The minimum inhibitory activities of authentic natural (+)-1 against Candida albicans ATCC 14503 (MIC 55.7 μg/ml) and the Fluconazole-resistant strain C. albicans 96–489 (MIC 59.5 μg/ml) were found to comparable to the antifungal activities found by Handelsman et al. for (+)-1 against a range of plant pathogenic fungi of agricultural importance. ent-Zwittermicin A (−)-1, on the other hand was inactive (MIC > 128 μg/ml) under the same conditions. This interesting result implies that the activity of (+)-1 is due not to non-specific interactions with the diaminopolyol, but more closely allied to either transport across the cell wall or membrane, or a mechanism that implicates a more subtle chiral recognition motif at an as-yet unidentified intra-cellular target.

In summary, the absolute stereostructure of (+)-zwittermicin A (1) has been assigned unambiguously by total synthesis of (−)-1 in an overall yield of 1.9% (20 steps from N,N-dibenzyl-L-serine methyl ester). Interpretation of the configuration of (+)-1 implicates a ‘D-Ser’ motif in the biosynthesis of C13–C15 consistent with an antipodal configuration of the propagated Ser starter unit. Zwittermicin A and its enantiomer exhibit a differential activity against fungal pathogens that underscores the importance of chirality to the biological activity of these acyclic diaminopolyol natural products.

Table 1.

In vitro minimum inhibitory activities of natural (+)-1 and (−)-1, against pathogenic Candida species.
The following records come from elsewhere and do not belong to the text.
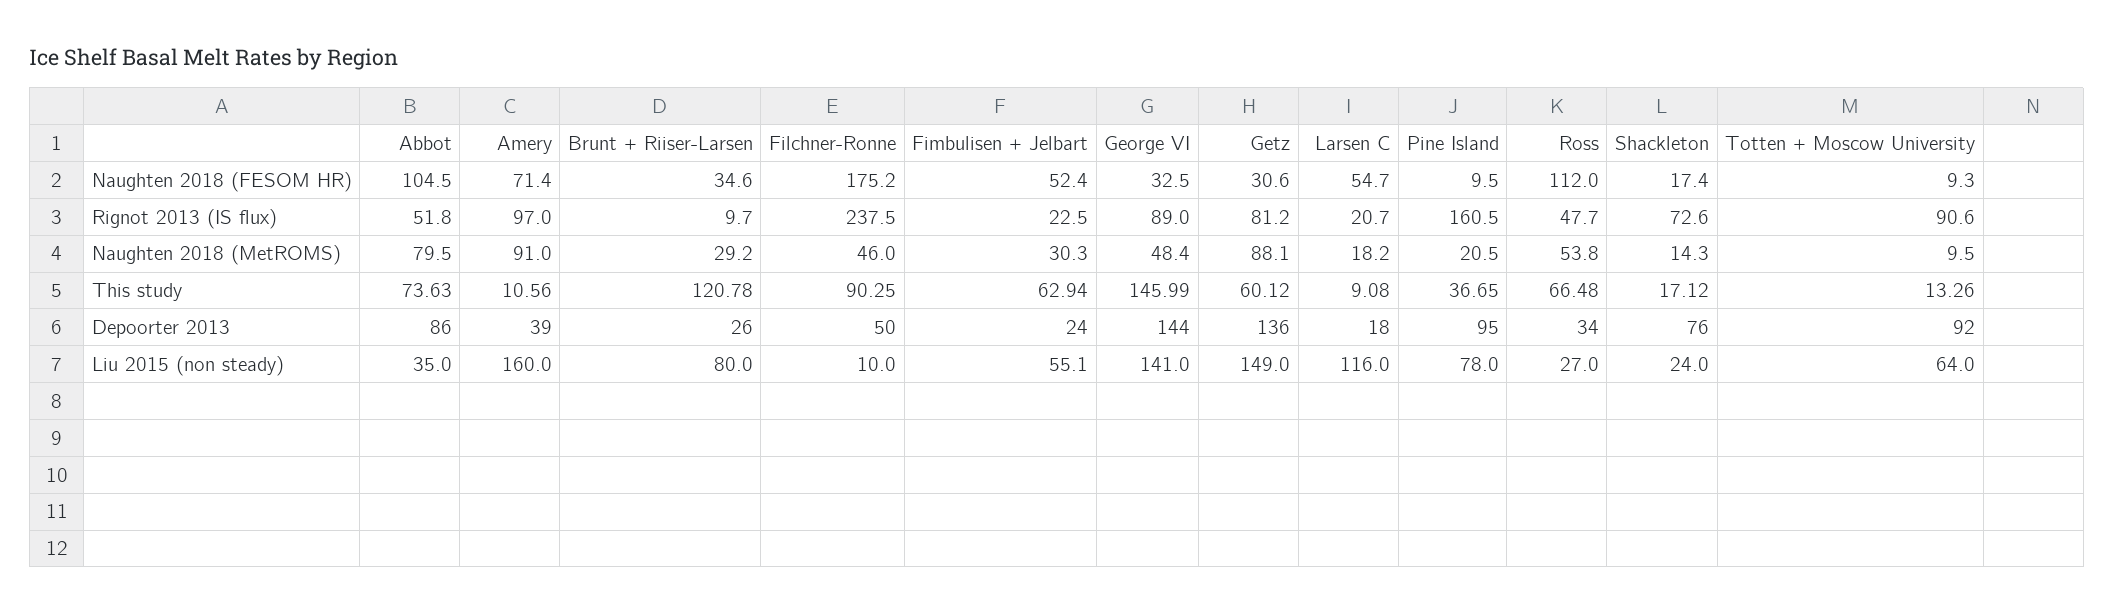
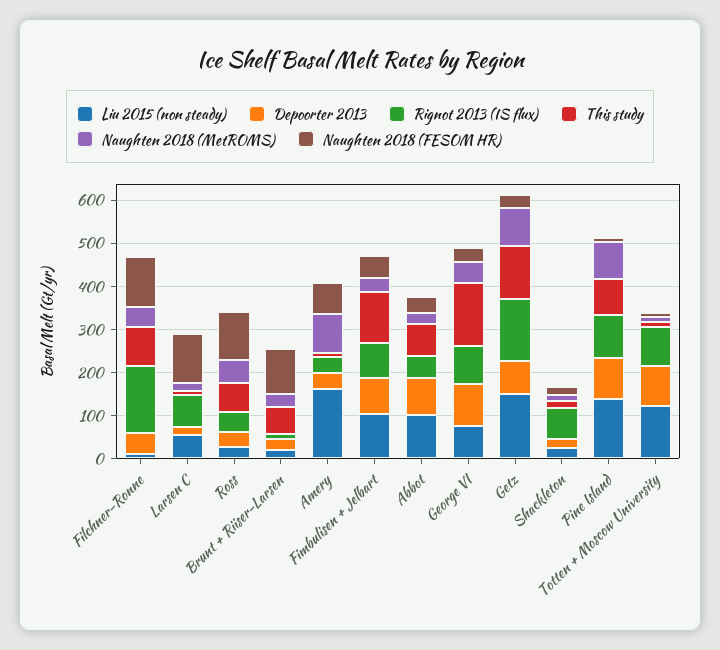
Naughten 2018 (FESOM HR), Abbot: 104.5 -> 40
Naughten 2018 (FESOM HR), Brunt + Riiser-Larsen: 34.6 -> 100
Naughten 2018 (FESOM HR), Filchner-Ronne: 175.2 -> 120
Naughten 2018 (FESOM HR), Larsen C: 54.7 -> 120
Rignot 2013 (IS flux), Amery: 97 -> 40
Rignot 2013 (IS flux), Filchner-Ronne: 237.5 -> 160
Rignot 2013 (IS flux), Fimbulisen + Jelbart: 22.5 -> 80
Rignot 2013 (IS flux), Getz: 81.2 -> 140
Rignot 2013 (IS flux), Larsen C: 20.7 -> 80
Rignot 2013 (IS flux), Pine Island: 160.5 -> 100
Naughten 2018 (MetROMS), Abbot: 79.5 -> 20
Naughten 2018 (MetROMS), Pine Island: 20.5 -> 80
This study, Brunt + Riiser-Larsen: 120.78 -> 60
This study, Fimbulisen + Jelbart: 62.94 -> 120
This study, Getz: 60.12 -> 120
This study, Pine Island: 36.65 -> 80
Depoorter 2013, Fimbulisen + Jelbart: 24 -> 80
Depoorter 2013, George VI: 144 -> 100
Depoorter 2013, Getz: 136 -> 80
Depoorter 2013, Shackleton: 76 -> 20
Liu 2015 (non steady), Abbot: 35 -> 100
Liu 2015 (non steady), Brunt + Riiser-Larsen: 80 -> 20
Liu 2015 (non steady), Fimbulisen + Jelbart: 55.1 -> 100
Liu 2015 (non steady), George VI: 141 -> 80
Liu 2015 (non steady), Larsen C: 116 -> 60
Liu 2015 (non steady), Pine Island: 78 -> 140
Liu 2015 (non steady), Totten + Moscow University: 64 -> 120

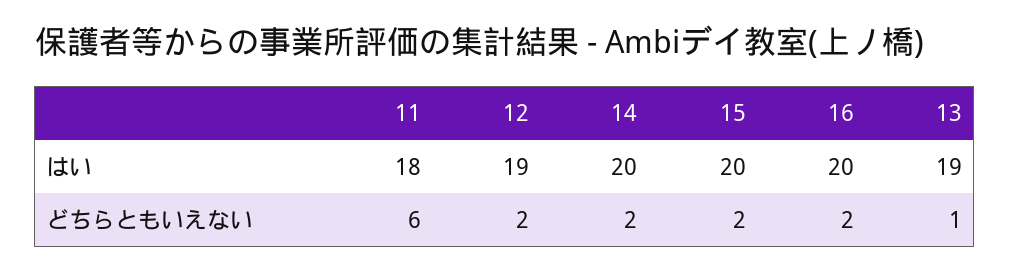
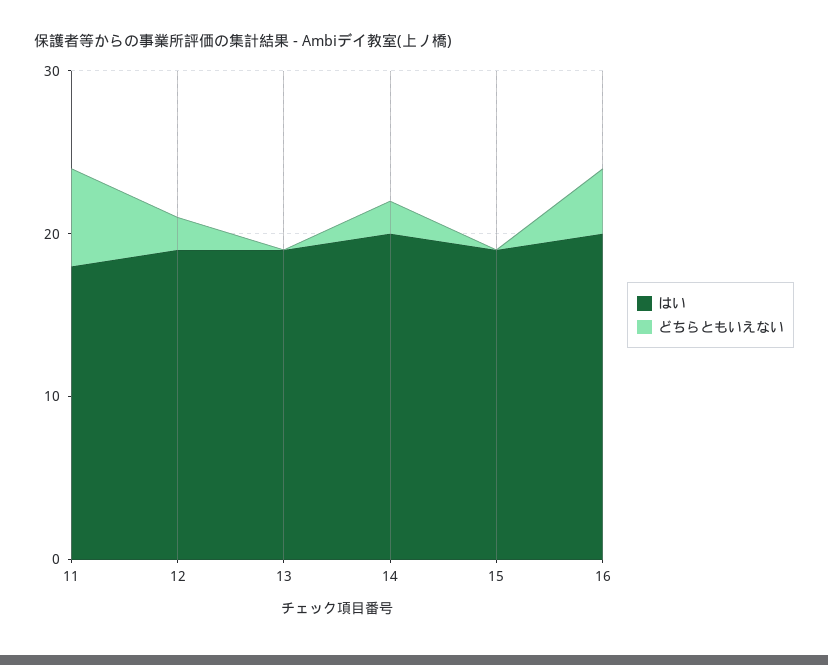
はい, 15: 20 -> 19
どちらともいえない, 15: 2 -> 0
どちらともいえない, 16: 2 -> 4
どちらともいえない, 13: 1 -> 0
Fungal Strains	(+)-1 MIC (μg/ml)a	(−)-1 MIC (μg/ml)a
Candida albicans 96–489b	55.7	>128
C. glabrata	59.5	>128
C. albicans UCDFR1c	>128	>128
C. albicans ATCC 14503	>128	>128
C. krusei	>128	>128

^aCompounds tested as their free-bases. MIC defined as the lowest concentration eliciting 90% growth inhibition.

^bclinical isolate.

^cFluconazole-resistant Candida strain raised from C. albicans ATCC 14503 by passage through sub-inhibitory Fluconazole. See Supporting Information for details of culture conditions.